The dataset contained information about the type of medal an athlete has won, or none at all. First we have to find the list of all the top 15 countries that have the highest number of total gold medals through the timeframe that Micheal Phelps started participating. In order to find the total medals won by Micheal Phelps, a filter was done on the dataset, which was then grouped by and a count was taken.A similar approach was followed for the country data set and the medals were calculated for all the countries for the period of 2004 - 2016. Then, both of these data sets were merged together using rbind functionality in R. Duplicate rows were deleted to not have the counts shoot up. This was done because there were certain athletes that had participated in multiple games.

Visual Approach

The choice of visualization in this case is an emoji plot. This was done so that all the swimming emojis could represented as if the players of that country are swimming.The color of the panel in Fig.9 has been made blue as significance to the blue color for swimming pools. The animation in the emoji vividly represents as if the players of the countries are competing in a swimming competition against each other. The dark blue colored line represents the separating lane line in a swimming pool. The second last lane line in Fig.9 represents Micheal Phelps' rank amongst the other countries which can be seen clearly through the annotation added using geom text.

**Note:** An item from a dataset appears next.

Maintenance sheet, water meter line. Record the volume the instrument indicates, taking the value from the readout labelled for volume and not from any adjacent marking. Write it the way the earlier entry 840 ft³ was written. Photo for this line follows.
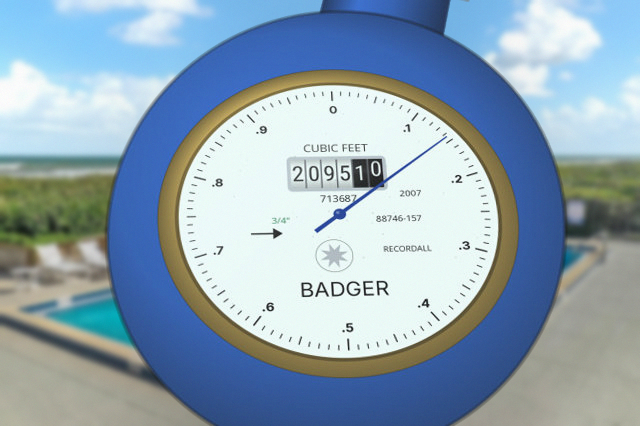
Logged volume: 209510.14 ft³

Is Olympics Ranking Flawed? (Figure.10)

Idea :

Find if there is any flaw in the ranking system of the Olympics.

Data :

The original dataset does not contain the rank of each participating countries each year. For this plot, to show the if the ranking system is flawed or not in Olympics, rank is an important aspect. This new dataset (here )contains the rank and number of different medals of each participating country from the beginning of Olympics upto 2012.

Technical Approach :

A new dataset containing the rank, total medals and the distributions of the medals through 1896-2012 is used.Only four years (2000 - 2012) is filtered from the whole dataset. Weighted rank is calculated by assigning weights to the medals (gold :3, silver :2, bronze: 1) and multiplying the weight to the number of medals for a country. Only the top 10 ranks are retained in the dataset
Equation:
New Rank = 3 * Gold Medals + 2 * Silver Medals + 1 * Bronze Medals

Visual Encodings :

The next step is to generate the graph. We have created a scatter plot as it effectively shows if there is any difference between the ranks. The graph is color coded and instead of a legend, the subtitle has the color of the original rank and weighted rank. The plot is faceted according to the years. The original rank has a smaller point size than the weighted rank.

Future Aspects :

Join the points to make a segment and represent the gap. Annotate the points showing the countries with the maximum flaws in the ranking.